=== EXTRACT ===
* * * * * * * * *

Then we were off on a major shopping expedition to The State Department Store. This was extreme shopping in Mongolia…and anywhere else, for that matter. The building was four stories high and filled with booths of every imaginable item -- electronics, clothing, music, cashmere, books, and traditional Mongolian goods.

Bill and I were eager to pick up some CD’s of the Mongolian music that Tumenbayar and Enkhbayar had been playing in the vans -- when they were allowed to play something other than the Osmonds. Baika and Zambaga helped us sort through the categories, from traditional to pop. We found the Arunyaa song that everyone had nearly memorized, a good selection of Jantsannorov symphonies, and Bill’s favorite Mongolian rock band, Hurd.

We were hoping to find a recording of Enkhbayar's rock band, Hong ("The Bell", as in "wake up"), which was popular in Mongolia during the democratic movement of the early 1990's and enjoyed success on tour in Germany and Japan, as well. Enkhbayar wrote a song that struck a chord with the sentiment of the time and became the national anthem for the "peaceful revolution". Unfortunately, recording equipment was hard to come by at that time, and few recordings of his band were made. Enkhbayar is planning to make a video about his song.

After shopping, we had lunch at a restaurant near the hotel – the Nomad. It started with a heaping fresh cucumber-carrot-tomato salad, which would have been enough for most of us. But then came the main entrée – buuz (baked and fried), vegetables, meatballs, and ribs. We politely picked at each of the selections -- all were delicious – and felt terrible for leaving so much on our plates.

A waiter came around and had us play the game of rolling the ankle bones, but none of us tourists knew what the objective was. Zambaga did and hit the jackpot, winning a can of diet coke. Then Baika explained that the goal is to get one of each animal – sheep, goat, cow, horse – identified by which side the bone lands on. We kept trying, as the game is surprisingly engaging. About the time we were getting restless and ready to leave, out came the dessert! We looked at each other with the “now we’re really in trouble” look. But the vanilla strawberry sundaes seemed to disappear anyway. Then we really had to leave, while we could still waddle out of there.

* * * * * * * * *

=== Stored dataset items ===
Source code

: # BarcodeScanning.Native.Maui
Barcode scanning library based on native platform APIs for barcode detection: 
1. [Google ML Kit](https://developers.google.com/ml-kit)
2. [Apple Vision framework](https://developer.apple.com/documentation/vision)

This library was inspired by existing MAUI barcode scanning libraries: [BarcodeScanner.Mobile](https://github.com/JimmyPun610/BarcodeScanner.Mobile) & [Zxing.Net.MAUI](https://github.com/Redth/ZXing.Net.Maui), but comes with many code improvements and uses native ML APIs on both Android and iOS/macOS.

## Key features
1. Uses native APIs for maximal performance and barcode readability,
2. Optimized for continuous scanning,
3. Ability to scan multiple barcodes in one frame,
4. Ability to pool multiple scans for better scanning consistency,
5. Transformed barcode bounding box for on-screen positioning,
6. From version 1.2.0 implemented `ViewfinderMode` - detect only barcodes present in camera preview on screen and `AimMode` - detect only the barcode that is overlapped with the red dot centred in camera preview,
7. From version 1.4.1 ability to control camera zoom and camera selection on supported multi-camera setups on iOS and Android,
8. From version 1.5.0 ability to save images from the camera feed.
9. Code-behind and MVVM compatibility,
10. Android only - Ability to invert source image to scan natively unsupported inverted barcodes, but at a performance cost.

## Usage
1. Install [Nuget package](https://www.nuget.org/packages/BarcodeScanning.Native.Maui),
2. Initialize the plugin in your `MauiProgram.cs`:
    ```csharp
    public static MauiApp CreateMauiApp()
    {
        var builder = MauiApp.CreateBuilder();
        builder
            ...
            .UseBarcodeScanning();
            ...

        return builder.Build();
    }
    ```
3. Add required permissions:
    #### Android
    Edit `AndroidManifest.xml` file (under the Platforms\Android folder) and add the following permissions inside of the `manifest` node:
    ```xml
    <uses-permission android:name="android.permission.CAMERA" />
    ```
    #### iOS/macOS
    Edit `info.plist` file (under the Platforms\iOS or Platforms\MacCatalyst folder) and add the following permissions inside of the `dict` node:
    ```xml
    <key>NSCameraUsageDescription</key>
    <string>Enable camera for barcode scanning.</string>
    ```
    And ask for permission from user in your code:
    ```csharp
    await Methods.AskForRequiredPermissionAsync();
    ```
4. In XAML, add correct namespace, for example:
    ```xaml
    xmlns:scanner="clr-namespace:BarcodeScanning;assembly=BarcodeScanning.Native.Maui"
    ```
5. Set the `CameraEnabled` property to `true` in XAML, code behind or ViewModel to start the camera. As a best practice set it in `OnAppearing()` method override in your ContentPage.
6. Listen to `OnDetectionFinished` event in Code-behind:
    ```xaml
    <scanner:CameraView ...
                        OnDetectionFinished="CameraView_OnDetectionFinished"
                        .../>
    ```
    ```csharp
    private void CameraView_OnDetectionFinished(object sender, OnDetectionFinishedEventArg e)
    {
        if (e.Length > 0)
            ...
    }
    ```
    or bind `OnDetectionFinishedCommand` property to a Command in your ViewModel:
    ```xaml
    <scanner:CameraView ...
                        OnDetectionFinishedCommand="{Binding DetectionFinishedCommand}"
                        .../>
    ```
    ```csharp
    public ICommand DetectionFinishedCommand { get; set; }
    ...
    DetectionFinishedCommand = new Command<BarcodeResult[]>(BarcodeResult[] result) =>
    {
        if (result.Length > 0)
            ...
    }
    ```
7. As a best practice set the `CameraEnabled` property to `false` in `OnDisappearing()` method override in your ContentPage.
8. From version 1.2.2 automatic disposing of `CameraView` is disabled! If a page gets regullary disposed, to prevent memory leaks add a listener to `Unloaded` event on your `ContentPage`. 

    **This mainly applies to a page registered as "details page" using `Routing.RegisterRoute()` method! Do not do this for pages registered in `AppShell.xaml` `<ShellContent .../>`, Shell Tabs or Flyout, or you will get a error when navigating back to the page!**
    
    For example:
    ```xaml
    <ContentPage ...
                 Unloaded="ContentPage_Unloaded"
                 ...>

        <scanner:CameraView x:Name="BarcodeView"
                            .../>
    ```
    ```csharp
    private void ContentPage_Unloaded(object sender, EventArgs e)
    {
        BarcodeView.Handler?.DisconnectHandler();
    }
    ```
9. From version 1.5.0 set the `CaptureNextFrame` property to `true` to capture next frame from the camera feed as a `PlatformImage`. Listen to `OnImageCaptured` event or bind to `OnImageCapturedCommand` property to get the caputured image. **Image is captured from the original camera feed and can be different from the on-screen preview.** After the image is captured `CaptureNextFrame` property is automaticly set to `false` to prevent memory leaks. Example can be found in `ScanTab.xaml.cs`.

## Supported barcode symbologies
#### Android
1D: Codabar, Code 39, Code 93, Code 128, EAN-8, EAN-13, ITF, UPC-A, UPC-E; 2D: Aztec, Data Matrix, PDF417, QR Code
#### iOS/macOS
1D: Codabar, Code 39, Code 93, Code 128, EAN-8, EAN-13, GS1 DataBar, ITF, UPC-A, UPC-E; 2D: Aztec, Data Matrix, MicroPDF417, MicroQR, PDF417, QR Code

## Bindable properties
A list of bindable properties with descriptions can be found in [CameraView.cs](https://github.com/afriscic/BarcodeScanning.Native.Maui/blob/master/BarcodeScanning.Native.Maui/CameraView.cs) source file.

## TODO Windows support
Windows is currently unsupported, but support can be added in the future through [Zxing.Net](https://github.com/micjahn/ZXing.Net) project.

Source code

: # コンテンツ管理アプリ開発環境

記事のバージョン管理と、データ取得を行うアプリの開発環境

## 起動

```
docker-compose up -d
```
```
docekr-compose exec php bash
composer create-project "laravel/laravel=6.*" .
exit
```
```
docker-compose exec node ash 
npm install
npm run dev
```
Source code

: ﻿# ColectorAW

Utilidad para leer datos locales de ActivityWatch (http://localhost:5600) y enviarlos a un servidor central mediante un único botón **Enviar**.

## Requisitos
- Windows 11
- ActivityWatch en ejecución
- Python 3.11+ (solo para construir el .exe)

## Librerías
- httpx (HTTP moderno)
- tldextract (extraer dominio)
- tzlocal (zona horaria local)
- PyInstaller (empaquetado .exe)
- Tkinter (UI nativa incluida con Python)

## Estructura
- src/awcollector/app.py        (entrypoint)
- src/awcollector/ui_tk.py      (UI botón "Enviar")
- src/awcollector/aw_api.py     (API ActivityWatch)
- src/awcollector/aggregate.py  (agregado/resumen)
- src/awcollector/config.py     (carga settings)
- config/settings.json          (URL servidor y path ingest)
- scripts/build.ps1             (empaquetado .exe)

* * * * * * * * *

=== EXERCISE A ===
In the Mongolia trip account, what did Zambaga win in the ankle-bone game?
=== EXERCISE B ===
Carry on the Mongolia trip account from its final sentence.

=== OUTPUT A ===
A can of diet coke.

=== OUTPUT B ===
Tumenbayar whisked us off to the Museum of Natural History. The dinosaur exhibit was the best, with some skeletons of velociraptor and well-preserved nests of dinosaur eggs. There were lots of stuffed animals and cabinets of dried plants and insects. The grasshoppers, beetles, butterflies, and bees that had energized our camping sites were silently pinned in neat little rows. Seeing the grasshoppers skewered like that, one could almost feel sorry for them.

Ulaanbaatar market
Ulaanbaatar market

We had some free time in the afternoon, and everyone took off to walk the streets of Ulaanbaatar and do some last-minute souvenir shopping.

For the evening entertainment, Tumenbayar arranged for us to attend the Traditional Music and Dance Performance at the Performing Arts Center. This was an event that we had been eagerly anticipating. The staff rounded us up and got us there in time for front row seats.

Traditional song and dance
Traditional song
and dance

Dancers in elaborate regional costumes stepped, whirled, and galloped to music ranging from slow and ceremonial to fast and rhythmic, like horseback riding. The music was played on the morin khuur (2-string cello-sized instrument), a small three-string banjo, a coffee can-shaped fiddle, a curved clarinet, an oboe with flared horn, hammered dulcimer, drums, flute, bass, and harp. A man and a woman demonstrated the unusual traditional throat singing of the nomads, which reverberated through the hall, sounding much better live than it does on recordings.

After the performance, we went across the street to the beer garden to kill time before our flight – at 1:30 a.m. When it got dark, we went back to the hotel to load luggage. We got in the vans one more time and headed for the airport, leaving the lights of Ulaanbaatar behind. We said good-byes to our Mongolian friends and began the long flight home.